#### Passage provided

Kyoga Hauliers (K) Limited v Benson Wanyama Mukudi [2014] KEHC 2585 (KLR) | Jurisdiction Of Magistrates Courts | Esheria

Kyoga Hauliers (K) Limited v Benson Wanyama Mukudi [2014] KEHC 2585 (KLR)

Full Case Text

IN THE HIGH COURT OF KENYA AT NAIROBI

CIVIL APPEAL NO. 658 OF 2011

KYOGA HAULIERS (K) LIMITED…………………………………...….……..APPELLANT

VERSUS

BENSON WANYAMA MUKUDI………………………………..…………….RESPONDENT

(Appeal from original judgement and order in Milimani Chief Magistrate’s Court, Nairobi CMCC No. 2901 of 2009 delivered on 28th November, 2011 by Hon. Riechi-CM)

JUDGMENT

The respondent sued the appellant in the subordinate court praying for compensation following a road traffic accident which occurred on 1st November, 2008 at Kakira area along Jinja-Igenga road in Uganda. The respondent’s claim is that he was employed as a driver by the appellant who carried out business in Mombasa, Kenya at the material time. He alleged that he sustained injuries following driving the appellant’s motor vehicle registration number UAD 092W/UAD 773N Mercedes Benz which was not in good working condition.

By its defence dated 13th July, 2009, the appellant denied the respondent’s claim. Particularly that the vehicle was in bad working condition. The appellant also took issue with the jurisdiction of the trial court and urged the trial court to dismiss the respondent’s suit.

Being dissatisfied with the trial court’s judgment, the appellant filed this appeal on the following grounds:

That the lower court erred in law and in fact by refusing to deal with the issue of jurisdiction that had been raised as the core of the defence and further submissions in support thereof.

That the lower court erred in law and in fact by finding that motor vehicle UAD092W/UAD773W Mercedes Benz truck belonged to the appellant without necessary documentary proof of the same in the face of an express traverse by the appellant.

That the honourable court erred in law and in fact in entering judgment against the appellant.

That the honourable magistrate erred in law and in fact by totally misconstruing the pleadings and proceedings before him and thus failing to appreciate that the respondent as the driver of the motor vehicle UAD092W/UAD773W Mercedes Benz truck was responsible for driving and or controlling the same and not the appellant such that any resulting accident; blame could only be apportioned on the driver.

########
#### Working data

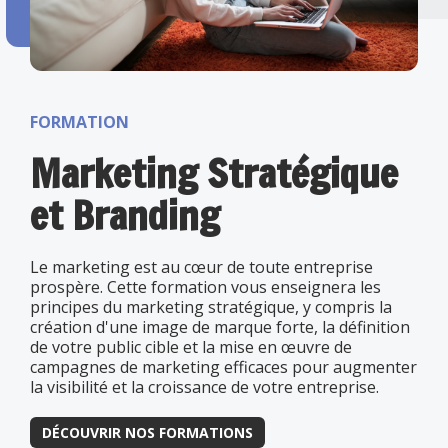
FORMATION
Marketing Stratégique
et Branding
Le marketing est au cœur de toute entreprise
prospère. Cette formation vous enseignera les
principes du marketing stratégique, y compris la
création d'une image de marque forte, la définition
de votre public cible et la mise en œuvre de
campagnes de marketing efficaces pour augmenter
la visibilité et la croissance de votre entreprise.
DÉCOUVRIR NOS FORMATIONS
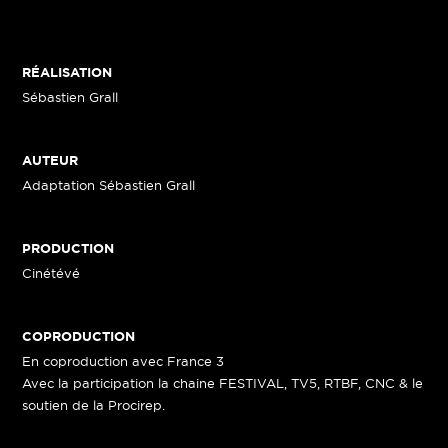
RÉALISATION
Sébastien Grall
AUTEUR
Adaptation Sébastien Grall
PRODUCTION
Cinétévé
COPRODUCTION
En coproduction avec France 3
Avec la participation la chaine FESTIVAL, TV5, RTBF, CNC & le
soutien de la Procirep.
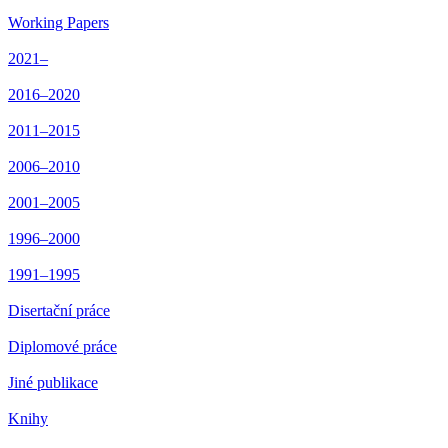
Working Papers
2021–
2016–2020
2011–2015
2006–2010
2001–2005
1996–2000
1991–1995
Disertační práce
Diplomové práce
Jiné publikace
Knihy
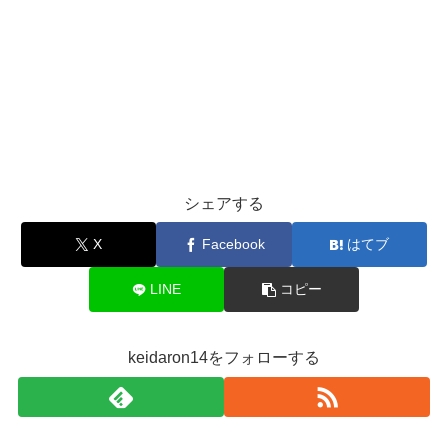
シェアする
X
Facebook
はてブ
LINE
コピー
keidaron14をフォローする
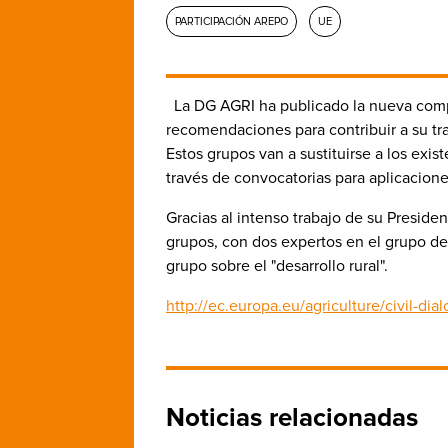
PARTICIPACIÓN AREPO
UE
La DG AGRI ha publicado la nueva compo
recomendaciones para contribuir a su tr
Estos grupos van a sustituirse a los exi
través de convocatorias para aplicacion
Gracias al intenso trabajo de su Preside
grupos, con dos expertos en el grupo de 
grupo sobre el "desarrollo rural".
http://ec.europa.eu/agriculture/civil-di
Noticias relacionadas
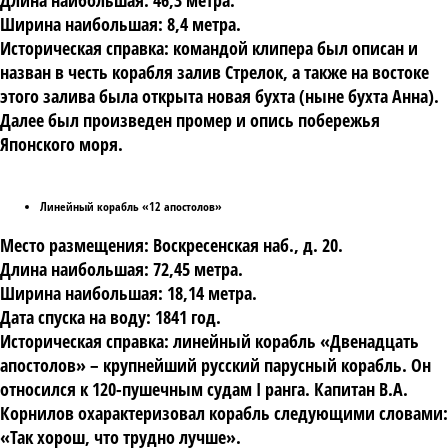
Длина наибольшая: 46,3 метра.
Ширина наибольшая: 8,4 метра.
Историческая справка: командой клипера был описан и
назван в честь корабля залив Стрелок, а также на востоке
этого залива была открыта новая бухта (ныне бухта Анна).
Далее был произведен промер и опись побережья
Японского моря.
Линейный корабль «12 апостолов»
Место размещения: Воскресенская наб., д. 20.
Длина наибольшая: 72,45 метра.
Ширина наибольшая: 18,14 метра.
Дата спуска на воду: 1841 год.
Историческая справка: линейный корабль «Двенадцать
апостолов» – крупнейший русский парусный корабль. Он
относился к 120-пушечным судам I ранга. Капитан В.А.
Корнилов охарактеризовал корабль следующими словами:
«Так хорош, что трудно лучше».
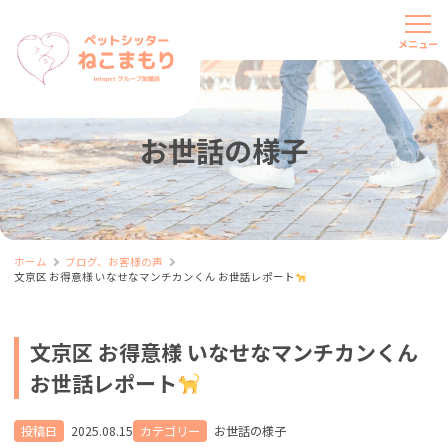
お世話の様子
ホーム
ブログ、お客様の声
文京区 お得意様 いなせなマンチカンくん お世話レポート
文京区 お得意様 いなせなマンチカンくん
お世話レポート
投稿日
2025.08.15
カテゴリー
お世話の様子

########
#### Working data

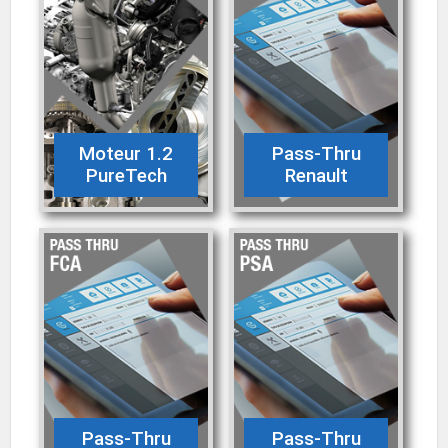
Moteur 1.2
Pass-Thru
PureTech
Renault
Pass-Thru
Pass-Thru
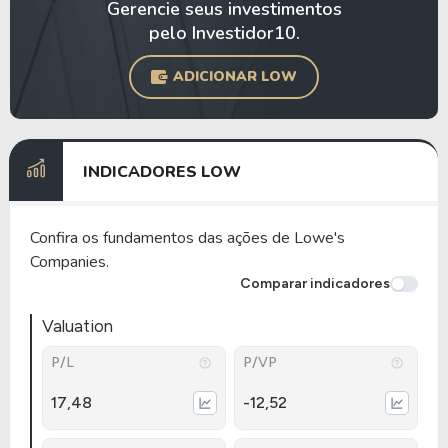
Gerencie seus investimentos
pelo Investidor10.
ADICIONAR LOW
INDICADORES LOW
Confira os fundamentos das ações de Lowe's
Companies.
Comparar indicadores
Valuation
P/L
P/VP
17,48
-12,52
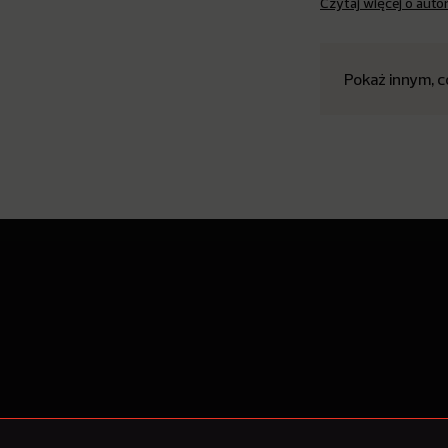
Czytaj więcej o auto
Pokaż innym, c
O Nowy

########

Exercise requirements =
a: Can you render the listing lines from the one containing "Длина наибольшая: 46,3 метра." through the one containing "Длина наибольшая: 72,45 метра." as a numbered list, leaving out any blank lines?
b: How would the Kyoga Hauliers appeal judgment go on from the point where its text stops?

Exercise answers =
a:
1. Длина наибольшая: 46,3 метра.
2. Ширина наибольшая: 8,4 метра.
3. Историческая справка: командой клипера был описан и
4. назван в честь корабля залив Стрелок, а также на востоке
5. этого залива была открыта новая бухта (ныне бухта Анна).
6. Далее был произведен промер и опись побережья
7. Японского моря.
8. Линейный корабль «12 апостолов»
9. Место размещения: Воскресенская наб., д. 20.
10. Длина наибольшая: 72,45 метра.

b:
That the honourable magistrate erred in law and in fact by failing to consider the relevant evidence, exhibits and submissions to support the appellant’s case all together and instead based his decision on extraneous matters not on record- the decision is that injudicious.

That the honourable magistrate erred in law whilst apportioning liability on a 50:50 basis effectively meaning that although the parties herein were equally liable the appellant should nonetheless pay the respondent the sum of KShs. 300,000/- thus 150,000/- .

Learned Counsels appearing in this appeal agreed to have the appeal disposed of by written submissions. This is a 1st appeal. This court is therefore under duty to reconsider and re-evaluate the evidence adduced by the witnesses before the trial court so as to arrive at an independent finding. I have re-evaluated the evidence on record. While the respondent furnished evidence, the appellant offered none. I do not therefore have any reason not to accept the respondent’s uncontroverted evidence.

What is left for this court’s determination is whether or not the trial court had the jurisdiction to try the matter.

The appellant denied the jurisdiction of the trial court and argued that the cause of action arose in Uganda and that the respondent’s evidence was that the appellant conducted business in Mombasa therefore the proper place to file the suit would have been Mombasa or Uganda.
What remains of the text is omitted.